Edith Wharton is the author of over forty novels, including The Age of Innocence and The House of Mirth. In 1897, she co-wrote a primer on architecture and interior design entitled, The Decoration of Houses. Wharton read extensively about architecture and gardens, and the ideas that she outlined in Decoration became the basis for the design of her home in Lenox. Wharton and her co-author Ogden Codman believed that the architecture itself must drive the interior design through thoughtful use of symmetry and proportion. “The better the house,” they wrote, “the less need for curtains”. The house and the book are a rebellion against the Victorian era’s dark wood and dripping trims.
The original 113-acre parcel of land where The Mount sits was purchased for $40,600 in 1901. Wharton spent as much again on the landscape design and installation. (In 2015 dollars, approximately $1.1 million each for the land and landscaping.) The structures – including the house, the stables, and the carriage house – cost $85,000 at the time.
Ogden Codman Jr., an architect educated at MIT who co-authored the book with Wharton, was engaged to design the main house. Codman and Wharton met in the early 1890s in Newport where he had his architectural practice. Francis L.V. Hoppin, an architect who trained at the firm McKim, Mead, and White, was later engaged to reduce costs.

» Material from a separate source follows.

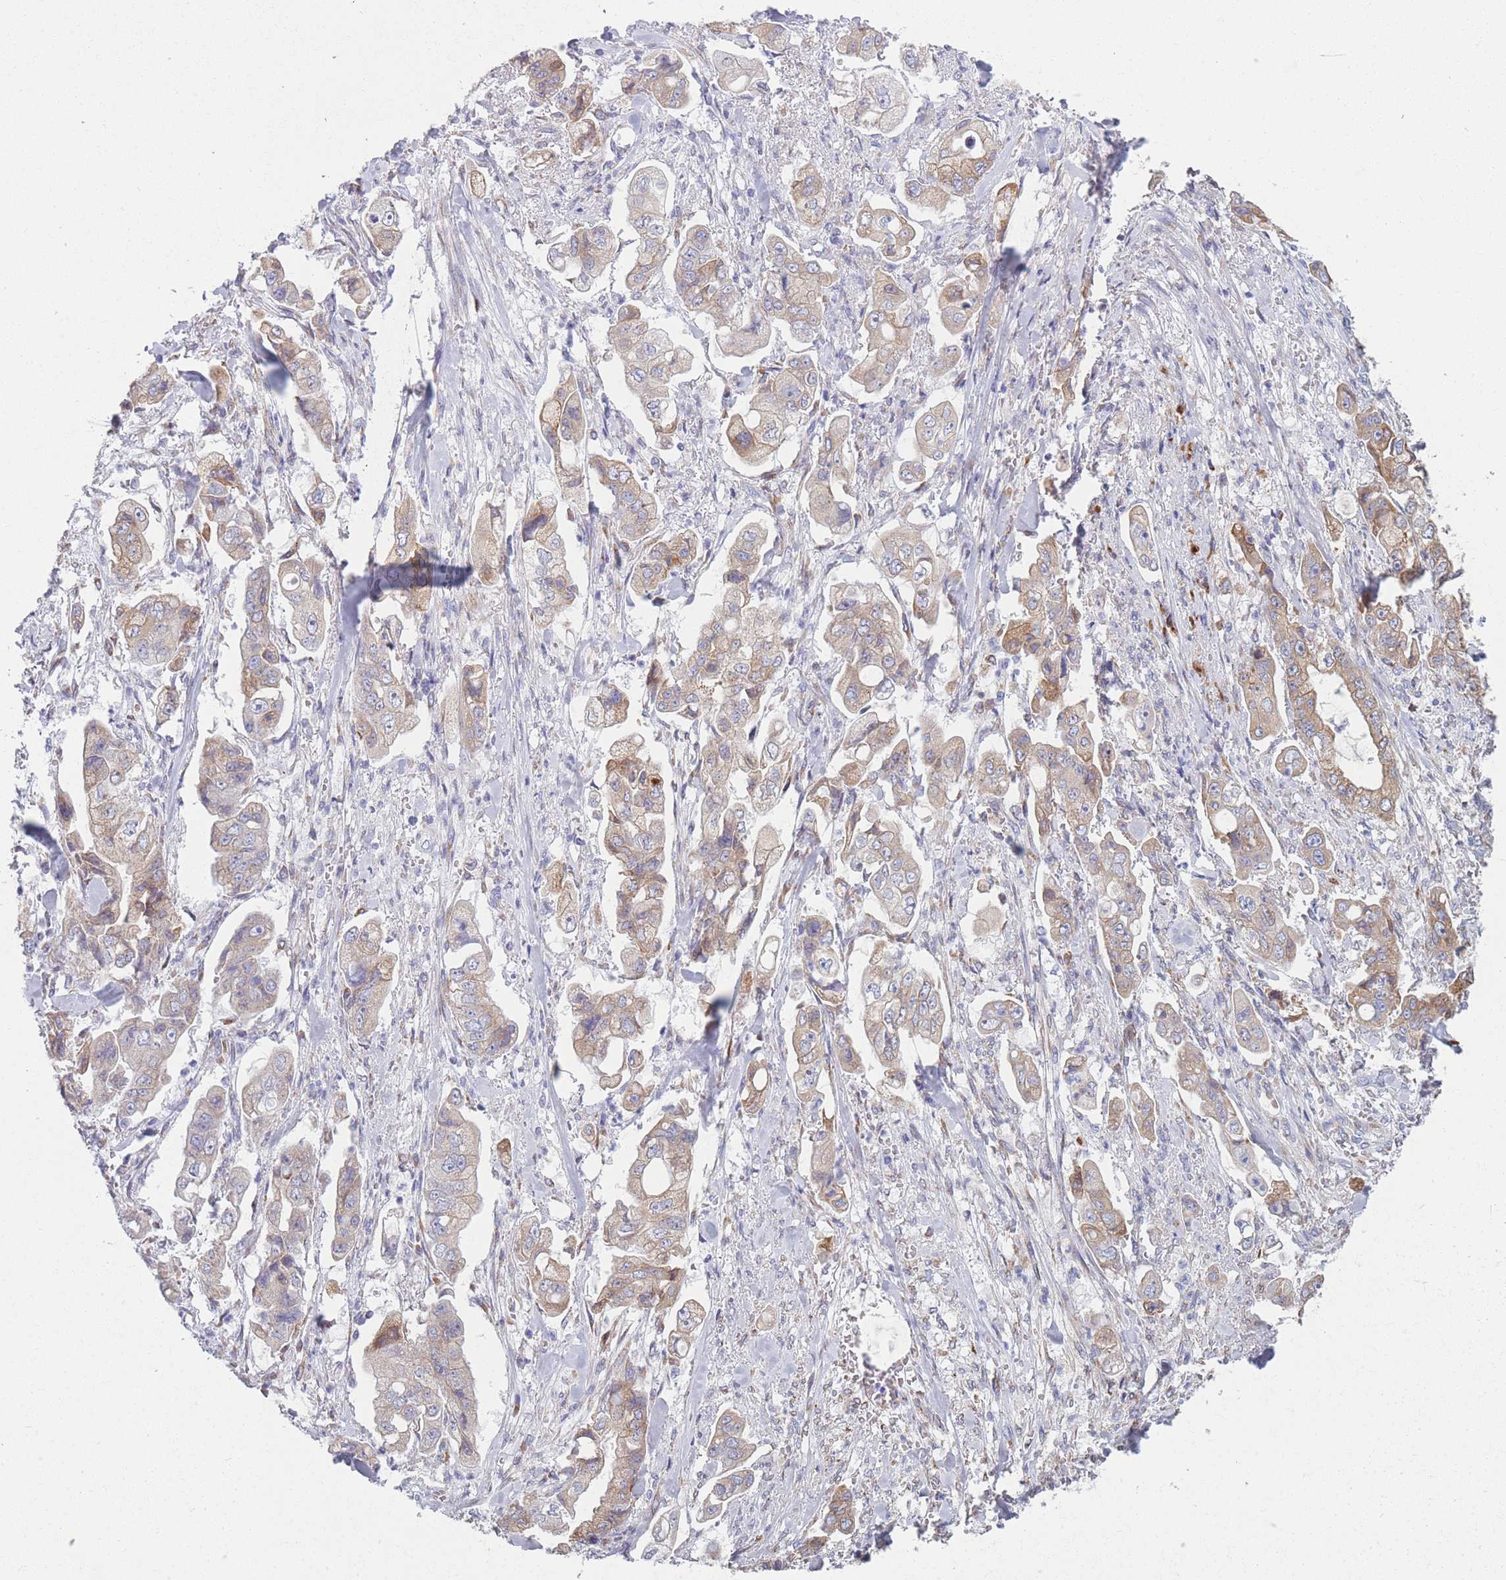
{"staining": {"intensity": "moderate", "quantity": ">75%", "location": "cytoplasmic/membranous"}, "tissue": "stomach cancer", "cell_type": "Tumor cells", "image_type": "cancer", "snomed": [{"axis": "morphology", "description": "Adenocarcinoma, NOS"}, {"axis": "topography", "description": "Stomach"}], "caption": "Stomach cancer tissue reveals moderate cytoplasmic/membranous positivity in approximately >75% of tumor cells", "gene": "MRPL30", "patient": {"sex": "male", "age": 62}}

The restrained exterior of the home and the rough plan layout are thought to be inspired by Belton House in Lincolnshire, England. Wharton preferred the 17th century English country house design to what was being built in Newport at the time, which she considered ostentatious.
The Main House, originally built in 15 months in 1902, underwent a significant restoration beginning in 1997. At the time of the interior restoration, noted interior designers were invited to decorate a room within the house as part of a showcase, from which money was raised for the restoration.

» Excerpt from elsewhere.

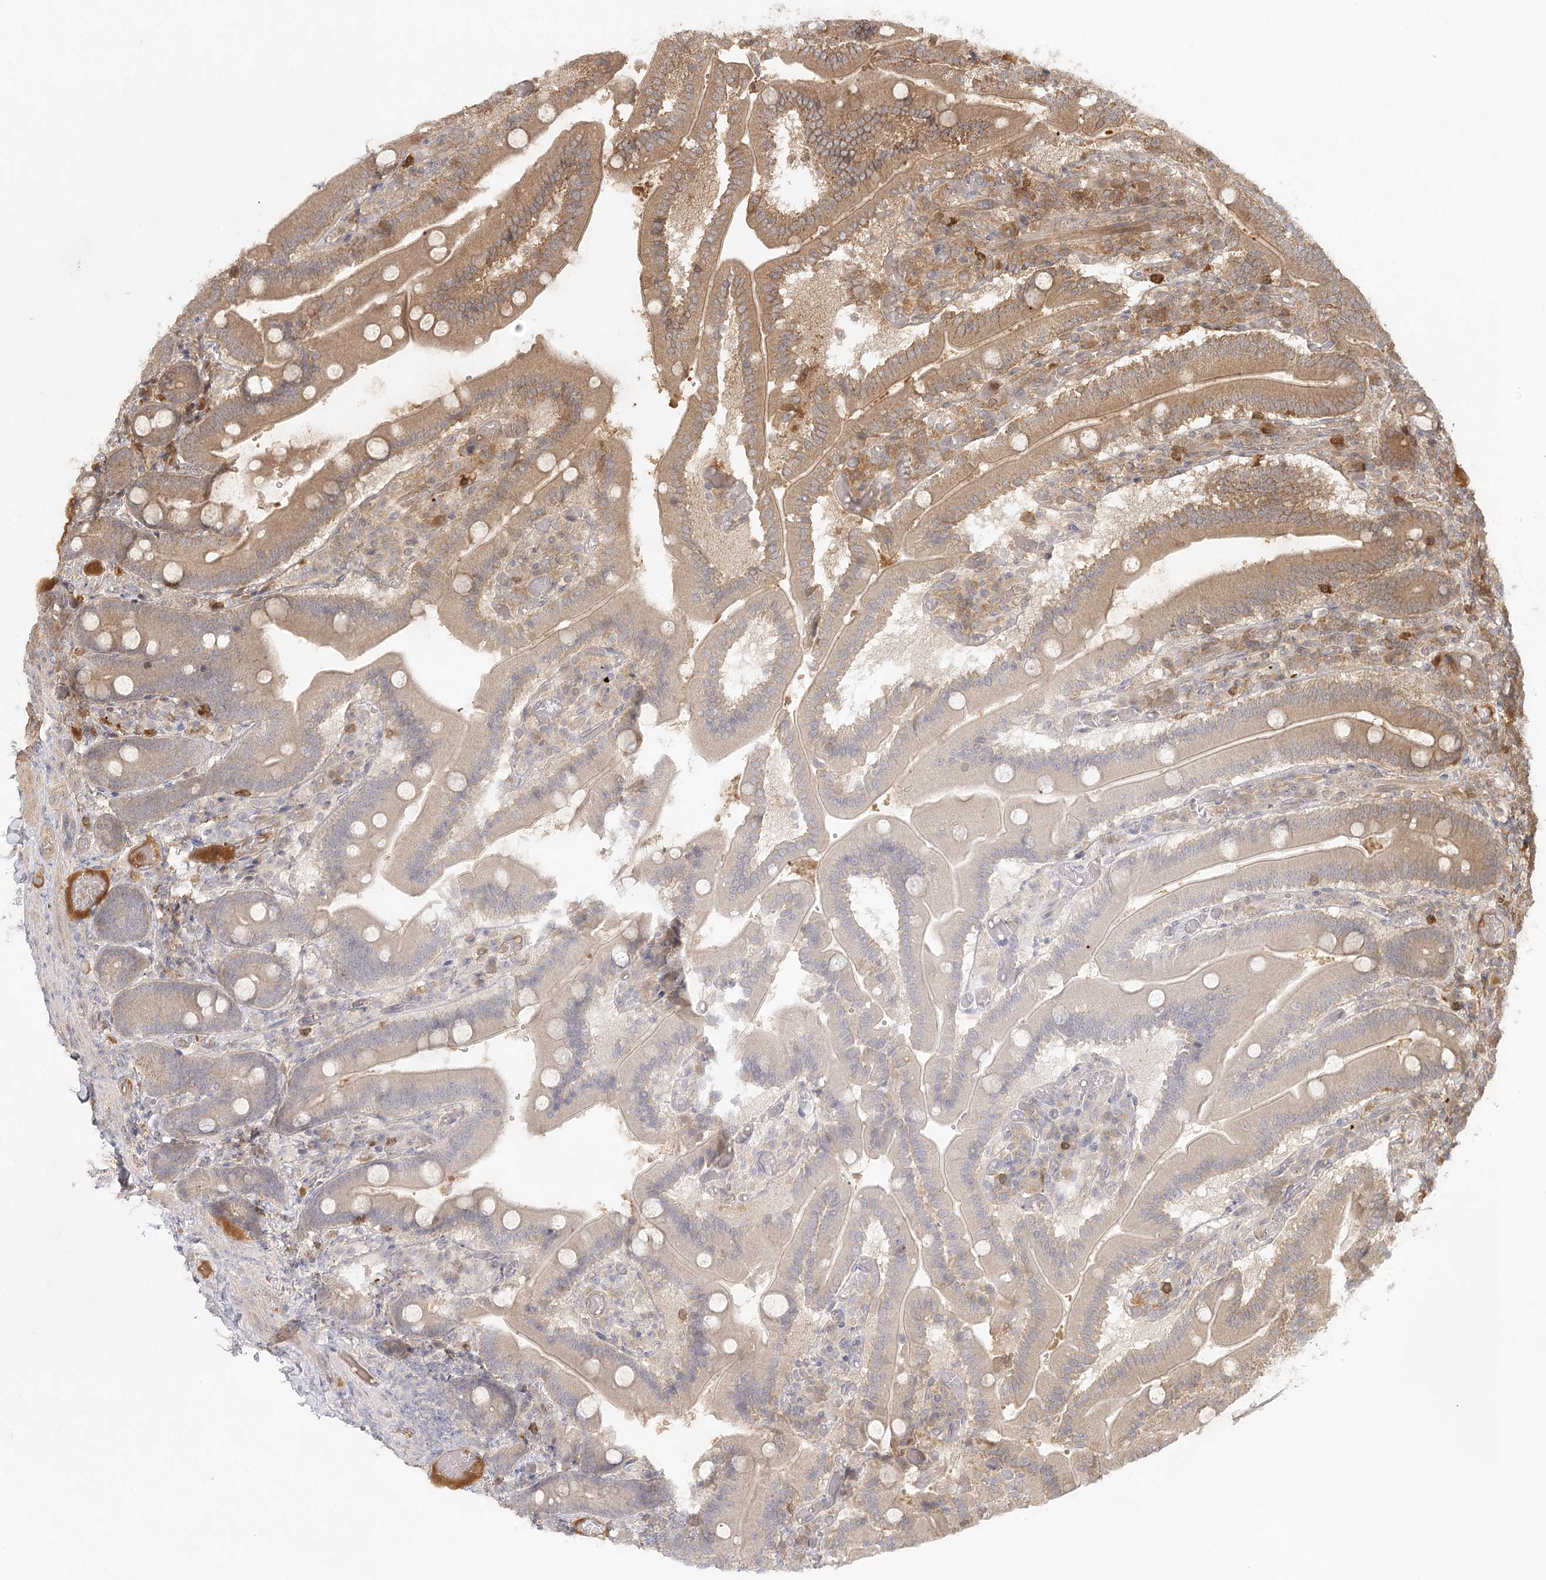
{"staining": {"intensity": "moderate", "quantity": "25%-75%", "location": "cytoplasmic/membranous"}, "tissue": "duodenum", "cell_type": "Glandular cells", "image_type": "normal", "snomed": [{"axis": "morphology", "description": "Normal tissue, NOS"}, {"axis": "topography", "description": "Duodenum"}], "caption": "Moderate cytoplasmic/membranous positivity is present in about 25%-75% of glandular cells in benign duodenum.", "gene": "ARL13A", "patient": {"sex": "female", "age": 62}}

The most historically-accurate and elaborately decorated room is the boudoir (from the French Bouder: to sulk or pout). Edith gave the impression that she wrote in this room (as she was often photographed sitting at the desk), but in fact she did most of her writing in her bedroom.
The main house and its gardens also reflect an Italian influence inspired by Edith’s childhood years spent traveling in Europe; her passion for garden design led her to write Italian Villas and Their Gardens in 1904. The first garden that was developed on her Lenox property was the French Garden, which provides a gradual transition from the house to the garden.
The landscape design includes a sunken Italian Garden, which has a grotto-like feel with water features and shade-loving plants. Connecting the Italian and French gardens is a Lime Walk, planted in 1905, a nod to the English gardening tradition of using linden trees as hedgerow. Wharton’s landscape architect was Beatrix Jones Farrand, a founding member of the American Society of Landscape Architects.
Wharton’s gardener, Thomas Reynolds, was employed year-round and had his own home on the property. Edith Wharton lived at The Mount from 1902-1911. She sold the house in 1913 after her divorce, and moved to France where, she felt, as a divorced woman she could live without scorn.